Friday, August 9, 2024

Peter Anthony Fields | A Silent Truth / 2012

help!

by Douglas Messerli

 

Peter Anthony Fields and Evonne Fields-Gould (screenplay), Peter Anthony Fields (director) A Silent Truth / 2012 [43 minutes]

 

This short well-meaning film comes very close to reading as a self-help coming out guide for young gay men. Produced evidently by churches and community groups in and around Akron and Kent, Ohio A Silent Truth focuses on a young 14-year-old boy, Ian Foster (Daniel Sovich) in the painful throes of coming out. Fortunately, a new boy, Tyler Pendleton (Dylan Aaron White) has just moved into town, who with bi-racial parents is openly introduced as a gay boy.

 


     Ian is also fortunate that he has already found a good friend in Tricia Todd (Joy D. Borland) who, as Tyler later describes her is the perfect “beard”—an old term that used to signify a woman or man to whom a homosexual movie star got married in order to create a cover for his or her own sexuality—which now appears to have been adopted by younger people to describe what used to be called a “fag hag,” a girl who enjoys the company of a gay male friend and serves the role to his friends and family as his cover of a “girlfriend.” In this particular case, she along with Tyler, serve as loyal friends who attempt to help Ian come to terms with himself.

      Through Tyler’s gay activism, moreover, the film can introduce its audience to LGBTQ alliance centers and preach a few homilies about how biblical interpretations of sexuality and gender an only be understood within the context of their times, while still injecting faith-oriented values into the film.

       Ian’s mother in this film, Linda (Kimberly J. Mahoney), despite being the source of the boy’s troubles in her ignorance of what being gay means and in her subtle religious bigotry, is a loving single-parent mother who eventually—unfortunately only after a suicide attempt by her son—comes around and supports Ian, promising to learn everything she can about the subject.

      Yet for all of its good intentions, one has to wonder whether any of its creators are truly gay given their seeming ignorance of what coming out and even defining oneself as “gay” truly means. For example, does even the healthiest self-possessed young gay man truly enjoy his parents introducing him as “my gay son,” as if his sexuality were the defining feature of his being? Imagine some straight guy’s parents going around introducing him as “my heterosexual son, Sam,” or “My son who likes girls, Sam.”

       Even worse, sex or even attraction to the same sex seems to have nothing at all to do with describing oneself as gay in this film. Understandably, given the young age of the movie’s central figure, involving him with another boy might be tricky; but surely his struggle to deal with gay identity must have something to do with his sexual attraction to other boys. You wouldn’t know it from this film, which describes being “gay” more as a badge of self-identity than exploring any of the hormonal or even bodily sensations of homosexual attraction. In Ian’s world it is as if being able to label oneself were the ultimate goal of “coming to terms with who one is,” the mantra of this film. What that someone “is” remains quite hidden, off camera, as if the writers and director were terribly embarrassed that it might actually involve touching or kissing, let alone ejaculating with or within another person of the same sex. It is as if being gay meant simultaneously being castrated or neutered. “Gay,” is a “thing” in this film, not a human being who loves and actualizes that love through contact with other boys or men.

 

     Although the actors all do a credible job, the script is definitely amateur with silly fantasies, representing Ian’s “coming out” writing “therapy”—another word on which the movie keeps harping—about a queen (Ian’s mother) who cannot (and one might add, will not) recognize her own son, all performed with terrible British accents. Even the creepy teenage friends of Ian after he’s seen coming out of the LGBTQ center and actually talking with Tyler, seem more out of some second-hand notion about homophobic abuse rather than the real horrific beings such brutes generally are. But even their pushing and slugging of Ian and their threat to tell “everyone” is still rather frightening.

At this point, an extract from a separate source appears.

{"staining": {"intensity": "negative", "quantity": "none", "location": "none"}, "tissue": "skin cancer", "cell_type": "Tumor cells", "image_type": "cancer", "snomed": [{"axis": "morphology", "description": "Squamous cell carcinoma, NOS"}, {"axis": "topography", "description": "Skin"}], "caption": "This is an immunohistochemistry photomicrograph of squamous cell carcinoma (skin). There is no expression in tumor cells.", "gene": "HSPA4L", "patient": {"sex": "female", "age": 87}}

     Finally, the worse thing about the world which Ian finally inhabits once he has managed to tell his mother, uncle, and grandmother about his being gay, is that it is the most boring place on earth that one can imagine, the three teenagers and Ian’s younger brother sitting down each afternoon to throw balls in the air while clapping as many times as they can before catching it again, sharing long walks in the green grass of the local suburban neighborhood, and staring off in bemused contemplation over the local pond. Not once do they attend a film, visit a museum, even read a book, let alone put their hands upon one another’s bodies. If this is what defining oneself as gay really means to a 14-year-old boy, I’m so glad I waited until I was far from home before coming out.

     This film’s heart is definitely in the right place, but it forgot to involve its brain and sexual organs.

 

Los Angeles, September 21, 2022

Reprinted from World Cinema Review (September 2022).